Maybe You Just Need Some Time Alone

Patrick Daughters - Bright Eyes' Four Winds (2007)


Following is a song from the upcoming album "Sky Blue Sky" by Wilco, a pleasant little tune from band I'm still trying to figure out. It starts out as the morning's simple black coffee, adding a few sweet sprinkles from a waivering organ. The rush of the caffeinated orchestration elates the tune to a soaring soft-rock electric guitar solo, perhaps samping from the Piggly Wiggly radio that was playing when the rectangle of vacuum-packed grounds was first picked off the shelf. And, running parallel to hype-inflated expectations, it suddenly crashes into a gently embarrassed fade.

What do you think? Is this a misguided mistake, a noteable sound shift, or a important track from a future hindsight collection?

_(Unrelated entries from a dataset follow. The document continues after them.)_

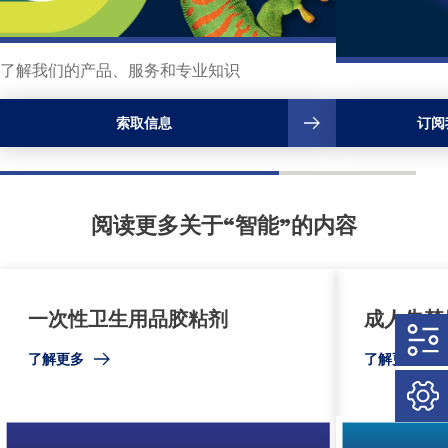
了解我们的产品、服务和专业知识
索取信息
订阅
阅读更多关于“智能”的内容
一次性卫生用品胶粘剂
成人失禁
了解更多
了解更多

Wilco - Either Way (mp3) [preorder the May 15th release]

3 comments

At Sunday, March 04, 2007, Blogger Mike said...

Well, it's nice to see that you're making a fresh attempt with Wilco. Someday maybe we'll have you singing Jesus, Etc the way you sing Beyonce.

I have to say I'm a bit disappointed in the track... far less poetic than a lot of their songs. And I don't quite get the easy-listening guitar riff near the end either. It's quite a departure from the beautiful trainwrecks on A Ghost Is Born. Maybe it'll make Katie happy.

 
At Sunday, March 04, 2007, Blogger Kyle said...

I just don't get them Mike. All I see is safe choices, bland songwriting, and this song.

 
At Sunday, March 04, 2007, Blogger Mike said...

Now you know I drank the Jeff Tweedy Kool-Aid years ago, so I disagree with the charge of bland songwriting. Although it'd be true if you're judging from this song and the over-played I'm A Wheel.

As for safe choices, well, I'm sure some other rabid Wilco fan has given you the history behind Yankee Hotel Foxtrot. And I thought A Ghost Is Born was steps beyond that album. Half the songs on the album veer into noisy layered dissonant chaos. Not avant-garde by any means, but the great thing about the tight band behind Tweedy is that they can pop back out of it just as easily as they fall in. The questionable songs on that album (namely Kidsmoke) are the most memorable in concert.

Still, the 30-somethings that buy every last ticket to every last show are typically the ones moaning about how great the "old stuff" was. They could be going soft, seeing as Jeff Tweedy's fans treat him like Thom Yorke or Jesus.